Task requirements => Output every line of the listing below as a JSON list of strings, one string per line, leaving out blank lines.

Supplied records =>
::::

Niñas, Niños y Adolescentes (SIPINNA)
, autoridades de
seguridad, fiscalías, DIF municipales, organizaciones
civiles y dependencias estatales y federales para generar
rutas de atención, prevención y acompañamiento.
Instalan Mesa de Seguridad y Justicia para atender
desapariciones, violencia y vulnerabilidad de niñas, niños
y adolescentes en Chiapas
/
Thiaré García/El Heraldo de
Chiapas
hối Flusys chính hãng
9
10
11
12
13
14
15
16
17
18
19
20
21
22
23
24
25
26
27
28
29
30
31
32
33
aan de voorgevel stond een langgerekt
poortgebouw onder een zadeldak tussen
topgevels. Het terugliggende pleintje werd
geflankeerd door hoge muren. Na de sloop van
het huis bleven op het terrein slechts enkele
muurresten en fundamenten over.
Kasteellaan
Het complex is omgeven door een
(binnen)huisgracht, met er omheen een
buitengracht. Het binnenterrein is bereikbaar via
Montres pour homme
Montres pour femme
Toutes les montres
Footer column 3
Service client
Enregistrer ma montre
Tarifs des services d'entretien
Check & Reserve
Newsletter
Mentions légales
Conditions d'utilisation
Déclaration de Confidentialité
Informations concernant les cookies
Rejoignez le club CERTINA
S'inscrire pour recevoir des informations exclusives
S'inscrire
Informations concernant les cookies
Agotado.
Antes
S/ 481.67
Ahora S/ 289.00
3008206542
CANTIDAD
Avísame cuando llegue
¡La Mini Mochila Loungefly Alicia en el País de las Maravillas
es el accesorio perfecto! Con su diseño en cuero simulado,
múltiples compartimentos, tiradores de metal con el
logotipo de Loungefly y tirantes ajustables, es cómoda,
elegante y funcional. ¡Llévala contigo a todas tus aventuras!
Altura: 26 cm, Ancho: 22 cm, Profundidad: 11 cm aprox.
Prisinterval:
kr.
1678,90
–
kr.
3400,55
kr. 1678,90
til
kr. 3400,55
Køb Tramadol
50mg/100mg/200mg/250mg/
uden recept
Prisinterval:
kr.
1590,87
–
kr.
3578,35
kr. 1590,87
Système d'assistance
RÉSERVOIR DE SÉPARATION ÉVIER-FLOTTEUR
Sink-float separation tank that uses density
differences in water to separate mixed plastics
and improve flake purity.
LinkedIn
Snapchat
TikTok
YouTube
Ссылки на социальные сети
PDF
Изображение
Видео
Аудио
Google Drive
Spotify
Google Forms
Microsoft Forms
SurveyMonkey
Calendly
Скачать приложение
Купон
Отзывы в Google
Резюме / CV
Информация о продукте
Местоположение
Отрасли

::::

Response below =>
[
  "Niñas, Niños y Adolescentes (SIPINNA)",
  ", autoridades de",
  "seguridad, fiscalías, DIF municipales, organizaciones",
  "civiles y dependencias estatales y federales para generar",
  "rutas de atención, prevención y acompañamiento.",
  "Instalan Mesa de Seguridad y Justicia para atender",
  "desapariciones, violencia y vulnerabilidad de niñas, niños",
  "y adolescentes en Chiapas",
  "/",
  "Thiaré García/El Heraldo de",
  "Chiapas",
  "hối Flusys chính hãng",
  "9",
  "10",
  "11",
  "12",
  "13",
  "14",
  "15",
  "16",
  "17",
  "18",
  "19",
  "20",
  "21",
  "22",
  "23",
  "24",
  "25",
  "26",
  "27",
  "28",
  "29",
  "30",
  "31",
  "32",
  "33",
  "aan de voorgevel stond een langgerekt",
  "poortgebouw onder een zadeldak tussen",
  "topgevels. Het terugliggende pleintje werd",
  "geflankeerd door hoge muren. Na de sloop van",
  "het huis bleven op het terrein slechts enkele",
  "muurresten en fundamenten over.",
  "Kasteellaan",
  "Het complex is omgeven door een",
  "(binnen)huisgracht, met er omheen een",
  "buitengracht. Het binnenterrein is bereikbaar via",
  "Montres pour homme",
  "Montres pour femme",
  "Toutes les montres",
  "Footer column 3",
  "Service client",
  "Enregistrer ma montre",
  "Tarifs des services d'entretien",
  "Check & Reserve",
  "Newsletter",
  "Mentions légales",
  "Conditions d'utilisation",
  "Déclaration de Confidentialité",
  "Informations concernant les cookies",
  "Rejoignez le club CERTINA",
  "S'inscrire pour recevoir des informations exclusives",
  "S'inscrire",
  "Informations concernant les cookies",
  "Agotado.",
  "Antes",
  "S/ 481.67",
  "Ahora S/ 289.00",
  "3008206542",
  "CANTIDAD",
  "Avísame cuando llegue",
  "¡La Mini Mochila Loungefly Alicia en el País de las Maravillas",
  "es el accesorio perfecto! Con su diseño en cuero simulado,",
  "múltiples compartimentos, tiradores de metal con el",
  "logotipo de Loungefly y tirantes ajustables, es cómoda,",
  "elegante y funcional. ¡Llévala contigo a todas tus aventuras!",
  "Altura: 26 cm, Ancho: 22 cm, Profundidad: 11 cm aprox.",
  "Prisinterval:",
  "kr.",
  "1678,90",
  "–",
  "kr.",
  "3400,55",
  "kr. 1678,90",
  "til",
  "kr. 3400,55",
  "Køb Tramadol",
  "50mg/100mg/200mg/250mg/",
  "uden recept",
  "Prisinterval:",
  "kr.",
  "1590,87",
  "–",
  "kr.",
  "3578,35",
  "kr. 1590,87",
  "Système d'assistance",
  "RÉSERVOIR DE SÉPARATION ÉVIER-FLOTTEUR",
  "Sink-float separation tank that uses density",
  "differences in water to separate mixed plastics",
  "and improve flake purity.",
  "LinkedIn",
  "Snapchat",
  "TikTok",
  "YouTube",
  "Ссылки на социальные сети",
  "PDF",
  "Изображение",
  "Видео",
  "Аудио",
  "Google Drive",
  "Spotify",
  "Google Forms",
  "Microsoft Forms",
  "SurveyMonkey",
  "Calendly",
  "Скачать приложение",
  "Купон",
  "Отзывы в Google",
  "Резюме / CV",
  "Информация о продукте",
  "Местоположение",
  "Отрасли"
]